I’m not quite sure whether I’m going to be as enthusiastic about it as my boss, but then again, I’ve never been all that Gung Ho about phones to begin with. In my view, the prime function of technology is to be functional. All else, including aesthetics, can be extra, provided they add to functionality and not hinder it. The 9930 is very good phone, but a bit too expensive for what it really is: A secure mobile computer with a few bells and whistles that also happen to be able to make calls.

The phone is capable of both CDMA and GSM technology, which is excellent if you want to travel outside the country or feel like swapping carriers. Both networks can be on standby, so you should be able to receive a call on either one. You can switch networks by going into Options (wrench/spanner icon) > Networks and Connections > Mobile Network and selecting the “Network Technology”.

1XEV is CDMA, in my case Verizon, and of course GSM/UMTS is for AT&T, T-Mobile et al.

If you’re on Verizon, you can login or register at verizonwireless.com, and go to My Verizon > Activate or Switch Device and follow the instructions. The required IMEI number can be obtained by going into Options > Device > Device Status Information and scrolling down. I had to enter the MEID (hex) version with no spaces since the others didn’t seem to work on the site.

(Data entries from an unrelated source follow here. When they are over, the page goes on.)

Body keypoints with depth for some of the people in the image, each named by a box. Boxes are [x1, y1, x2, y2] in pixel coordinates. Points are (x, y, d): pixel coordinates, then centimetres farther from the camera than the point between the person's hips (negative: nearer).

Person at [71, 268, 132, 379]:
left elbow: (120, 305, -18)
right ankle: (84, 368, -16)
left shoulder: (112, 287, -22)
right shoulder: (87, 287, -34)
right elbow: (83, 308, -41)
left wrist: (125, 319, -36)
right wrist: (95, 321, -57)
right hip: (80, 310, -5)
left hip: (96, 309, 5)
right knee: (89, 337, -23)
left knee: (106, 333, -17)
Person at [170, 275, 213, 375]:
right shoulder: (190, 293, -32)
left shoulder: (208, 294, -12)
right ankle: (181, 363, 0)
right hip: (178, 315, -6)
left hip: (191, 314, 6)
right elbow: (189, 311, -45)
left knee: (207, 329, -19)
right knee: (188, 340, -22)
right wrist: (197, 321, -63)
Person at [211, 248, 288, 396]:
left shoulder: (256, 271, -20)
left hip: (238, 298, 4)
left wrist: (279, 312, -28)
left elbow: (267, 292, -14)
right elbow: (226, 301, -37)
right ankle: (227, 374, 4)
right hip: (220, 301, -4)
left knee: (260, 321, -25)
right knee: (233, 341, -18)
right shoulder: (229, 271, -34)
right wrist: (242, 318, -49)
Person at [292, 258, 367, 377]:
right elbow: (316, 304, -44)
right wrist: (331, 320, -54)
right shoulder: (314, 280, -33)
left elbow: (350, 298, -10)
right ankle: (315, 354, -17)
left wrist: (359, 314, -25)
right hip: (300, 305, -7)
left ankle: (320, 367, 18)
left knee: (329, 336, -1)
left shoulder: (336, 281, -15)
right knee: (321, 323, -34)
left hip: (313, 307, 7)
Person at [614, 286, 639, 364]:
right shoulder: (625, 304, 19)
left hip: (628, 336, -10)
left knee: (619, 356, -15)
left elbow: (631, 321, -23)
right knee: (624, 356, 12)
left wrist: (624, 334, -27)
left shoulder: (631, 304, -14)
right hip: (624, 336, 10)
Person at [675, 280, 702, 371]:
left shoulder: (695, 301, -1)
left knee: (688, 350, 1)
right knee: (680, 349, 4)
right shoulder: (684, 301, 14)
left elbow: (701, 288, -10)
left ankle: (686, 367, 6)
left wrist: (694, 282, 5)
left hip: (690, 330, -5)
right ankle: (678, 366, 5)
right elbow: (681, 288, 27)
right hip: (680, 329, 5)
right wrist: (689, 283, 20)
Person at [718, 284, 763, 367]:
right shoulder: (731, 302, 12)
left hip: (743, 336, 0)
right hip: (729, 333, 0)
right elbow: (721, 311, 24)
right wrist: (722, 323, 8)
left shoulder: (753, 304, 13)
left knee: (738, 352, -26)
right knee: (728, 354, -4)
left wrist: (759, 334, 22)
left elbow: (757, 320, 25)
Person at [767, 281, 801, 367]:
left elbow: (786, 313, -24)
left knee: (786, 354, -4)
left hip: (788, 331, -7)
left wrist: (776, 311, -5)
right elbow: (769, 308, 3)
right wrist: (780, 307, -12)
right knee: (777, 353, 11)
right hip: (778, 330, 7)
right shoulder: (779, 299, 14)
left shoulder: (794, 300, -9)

To make sure GPS works, go into Options > Device > Location Settings and set “Location Services” to “Location On”. Or if you’re worried about privacy, then set it to E911 Only so at least the emergency services will be able to track you in case you fall off a cliff or get lost in the woods or something.

Side note: Verizon still sucks

Verizon is, as usual is the biggest annoyance. They decided to push VZ Navigator and a bunch of other junk apps on the phone as soon as it was activated. Deleting them (Options > Device > Advanced System Settings > Service Book, and pressing the Menu key (the BB logo button on the phone) > Delete) only gets rid of them temporarily. After the next restart or sometimes after an hour or so, the apps will find themselves back on the phone. And I bought this phone unlocked, not from Verizon, so they really have no right to do this to my property.

Worse yet, I’m sure these are being pushed over 3G and not my WiFi, so it may be eating into my data plan.

I feel like filing a FCC complaint.

This reminds me of something a friend told me in Sri Lanka. “Americans don’t seem to understand the concept of owning a phone”. You see, in the rest of the world, when you go to the shop and buy a phone, it’s really yours. I.E. You pop in a SIM for a carrier of your choice and chat away. Get bored of the carrier or the number? Switch the SIM to something else and change numbers just like that.

I don’t know if this is unique to Sri Lankans, but the island folks take this to the extreme as even people with little means seem to have two or three numbers and in some cases, two or three cellphones.

My aunt has four. Seriously.

Now there’s no freedom like that here. You’re not only a slave to a contract,  you have to quietly accept whatever is being pushed on you without your consent. Try that there and watch out for the pitchforks and torches. Which, unlike here where it’s just a saying, they really do have pitchforks and torches.